---------- GIVEN DATA

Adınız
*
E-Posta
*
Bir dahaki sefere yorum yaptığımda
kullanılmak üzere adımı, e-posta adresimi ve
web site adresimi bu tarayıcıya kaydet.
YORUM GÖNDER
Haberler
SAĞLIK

--------------------

- _TASK INSTRUCTIONS_: Lay out every line of the material above as a Markdown table with two columns, Row and Line. Number the lines in order and leave out any blank lines.

- _PROBLEM SOLUTION_:
| Row | Line |
|---|---|
| 1 | Adınız |
| 2 | * |
| 3 | E-Posta |
| 4 | * |
| 5 | Bir dahaki sefere yorum yaptığımda |
| 6 | kullanılmak üzere adımı, e-posta adresimi ve |
| 7 | web site adresimi bu tarayıcıya kaydet. |
| 8 | YORUM GÖNDER |
| 9 | Haberler |
| 10 | SAĞLIK |